Exploring Emergent "Self-Awareness" in Claude 3.5

blixt · 2025-01-07T11:02:51 1736247771

Amanda Askell at Anthropic works on Claude's personality and shows off how it's been finetuned to have certain qualities that makes it seem more relatable with a personality. It's important to remember that a lot of this behavior being different from other models is to a large degree designed by hand, though I'm sure when we get deeper into using RL for LLM reasoning this could truly become emergent, at least for more creative types of reasoning.
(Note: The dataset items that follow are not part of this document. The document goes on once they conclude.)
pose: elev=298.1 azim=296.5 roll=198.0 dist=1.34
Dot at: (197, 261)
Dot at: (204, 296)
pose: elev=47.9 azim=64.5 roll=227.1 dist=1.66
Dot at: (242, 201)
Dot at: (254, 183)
I like this thread of tweets from Amanda on the intrinsic humor of Claude: https://x.com/AmandaAskell/status/1874873487355249151

soco · 2025-01-07T11:08:23 1736248103

Why are we so fascinated by all this "self awareness"? Because we think we are self aware, so that will make Claude human? We already deny humanity to animals which are very much self aware, so what's now the big deal? And also why the surprise, when we basically programmed Claude to mimic self awareness, that it mimics now self awareness?
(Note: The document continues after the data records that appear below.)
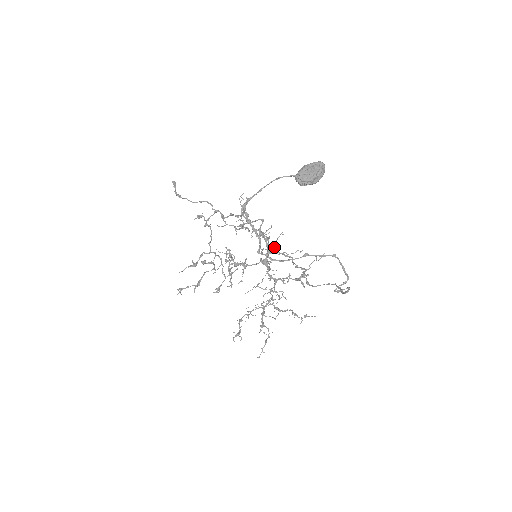
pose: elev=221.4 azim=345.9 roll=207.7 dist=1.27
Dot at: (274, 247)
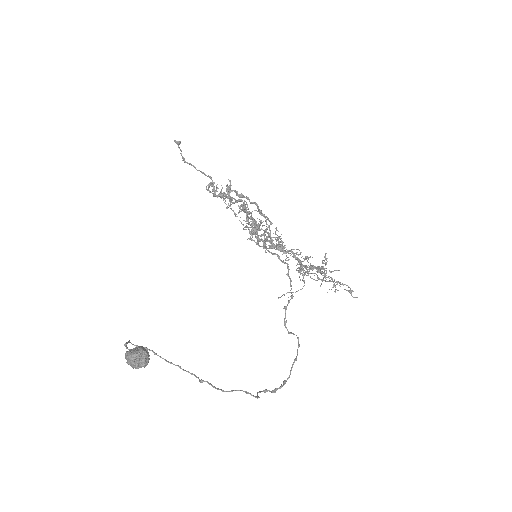
Dot at: (277, 238)
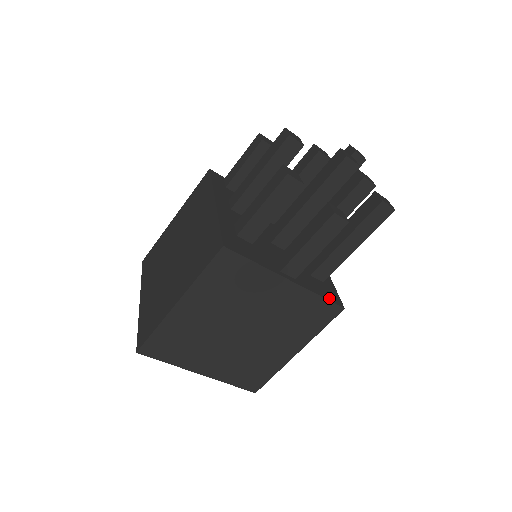
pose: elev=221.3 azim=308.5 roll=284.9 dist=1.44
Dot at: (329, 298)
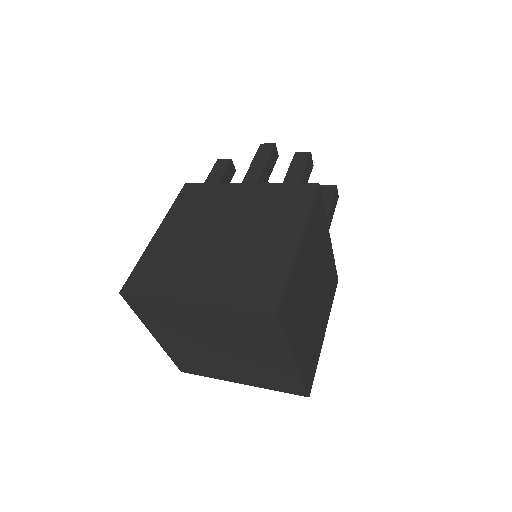
Dot at: occluded
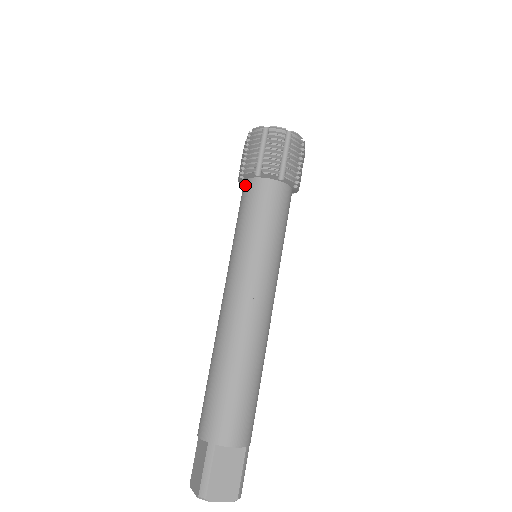
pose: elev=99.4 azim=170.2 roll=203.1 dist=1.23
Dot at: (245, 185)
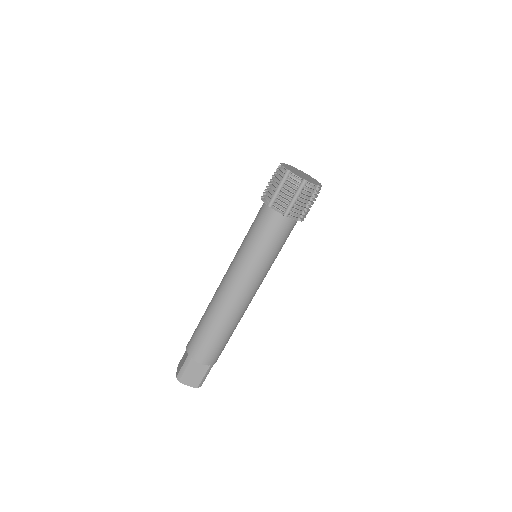
Dot at: (262, 206)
Al-Khwarizmi · 2025-01-07T11:25:12 1736249112

I think it's relevant because if LLMs are found to be self-aware, this would raise serious ethical issues. These issues are also acknowledged with animals. We deny them humanity but some animals do have some rights (animal cruelty laws are a thing) and many people think they should have more.

soco · 2025-01-07T11:36:31 1736249791

I find difficult to prove something is self-aware when you know very well it was programmed to perfectly mimic self-awareness. Like, if I scream does it mean I'm in pain?
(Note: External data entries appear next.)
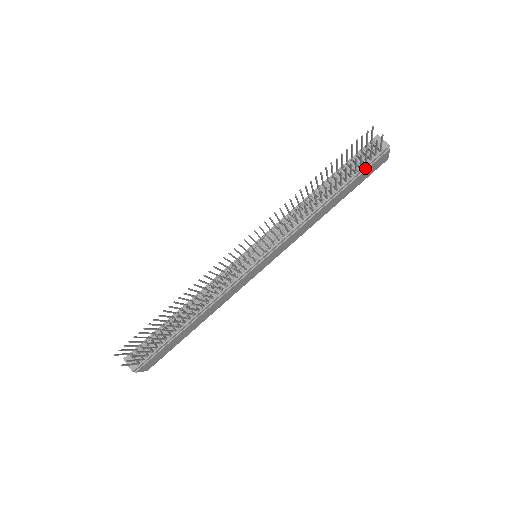
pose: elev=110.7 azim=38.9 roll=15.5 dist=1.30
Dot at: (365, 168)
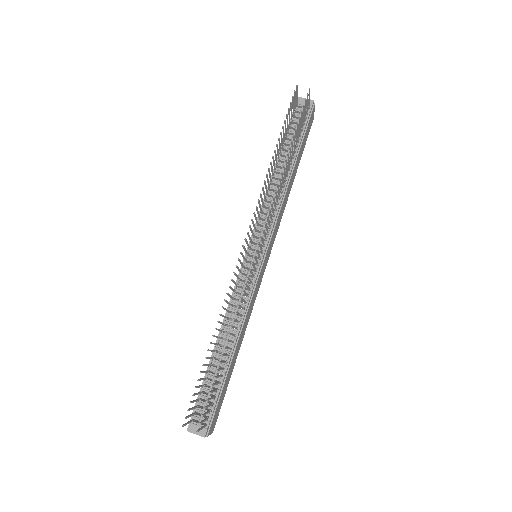
Dot at: (305, 129)
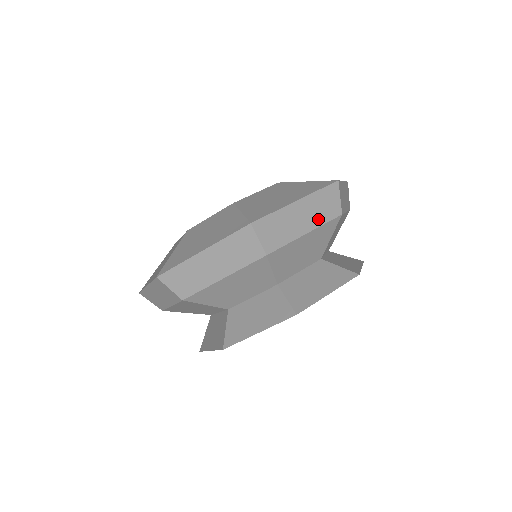
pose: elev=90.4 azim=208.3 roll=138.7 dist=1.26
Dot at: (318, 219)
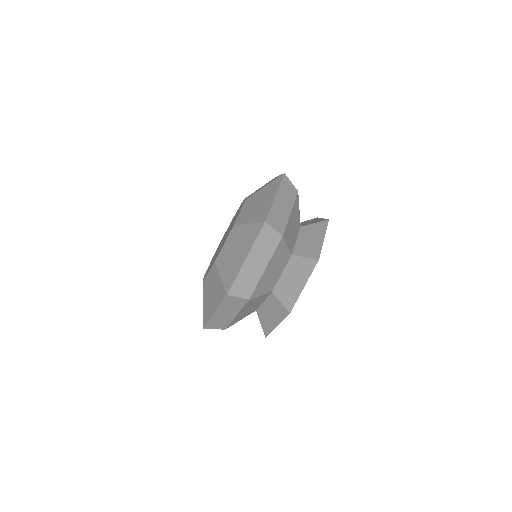
Dot at: (268, 254)
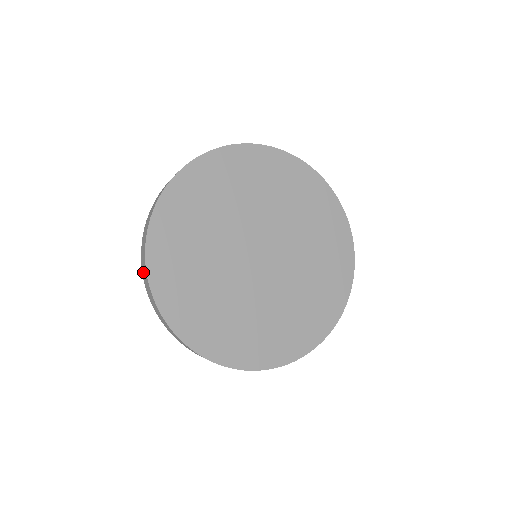
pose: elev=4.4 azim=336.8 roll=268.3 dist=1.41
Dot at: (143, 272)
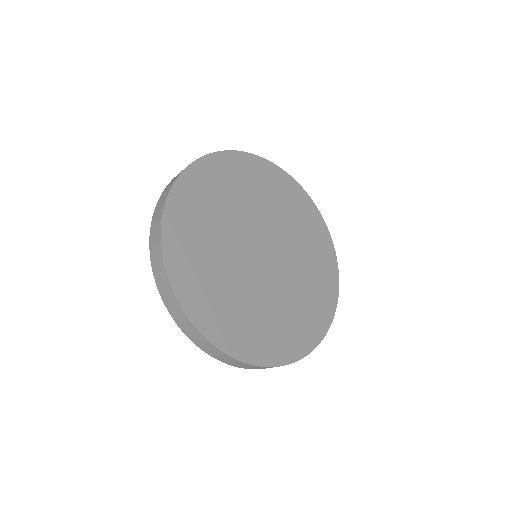
Dot at: (162, 196)
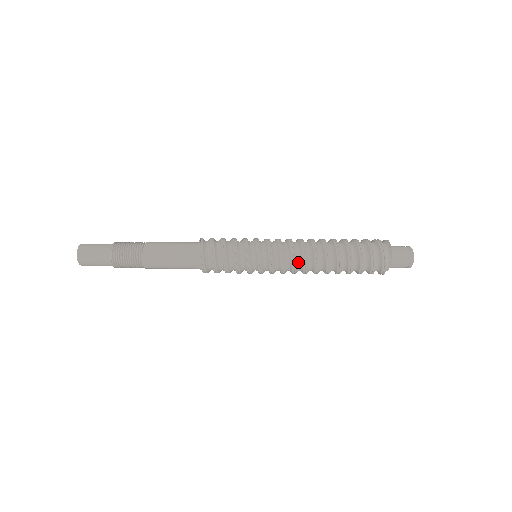
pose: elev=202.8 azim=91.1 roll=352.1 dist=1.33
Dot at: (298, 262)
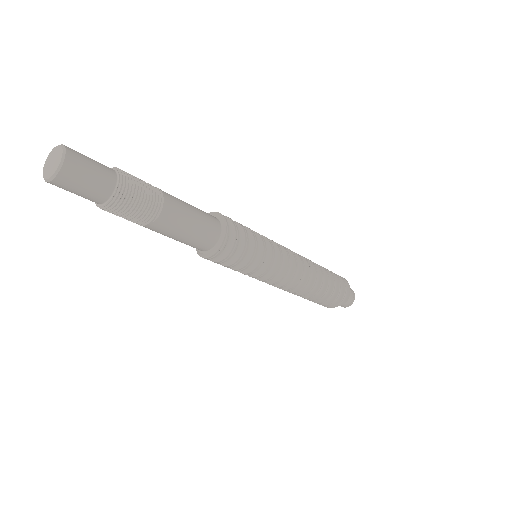
Dot at: occluded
Al-Khwarizmi · 2025-01-07T11:39:53 1736249993

Of course... I'm not saying it's easy. I personally have no idea how to even start (I suppose scholars that study consciousness will have more of a clue). I'm just saying I think it's very relevant.

rrgok · 2025-01-07T17:34:04 1736271244

I don't understand what animal rights has to do with self-awareness. It is not that painful death can be absolutely prevented with self-awareness. There are plenty of humans who die painfully, with or without self-awareness.

MathMonkeyMan · 2025-01-07T11:11:45 1736248305

It's like the sci-fi trope about "who has a soul." Write about something interesting instead!

throw310822 · 2025-01-07T11:19:52 1736248792

Can't wait until the Catholic church decides it's time to evangelize the LLMs.

MathMonkeyMan · 2025-01-07T19:24:31 1736277871

LLMs can do an impressive and heartwarming rendition of Jesus: <https://www.twitch.tv/ask_jesus>.

soco · 2025-01-07T11:32:07 1736249527

There's always a flock of people ready to believe in anything speaking to their own fears, and the one or other church would evangelize anything if the money is right. So, buckle up!

Over2Chars · 2025-01-07T15:42:22 1736264542

This is just shaping the actions of claude in a way that I'm 100% sure direct prompting could do, but would deprive us of claiming any "emergent" "self-aware" behavior, ergo it's shadow puppetry.

Even if it were able to engage in continuing action, it would be no more "self-directing" than the Morris Worm, that no one claimed was self-aware. It's just doing what it's programmed to do, only the programming is made less obviously directive, and credit is shifted to the computer system.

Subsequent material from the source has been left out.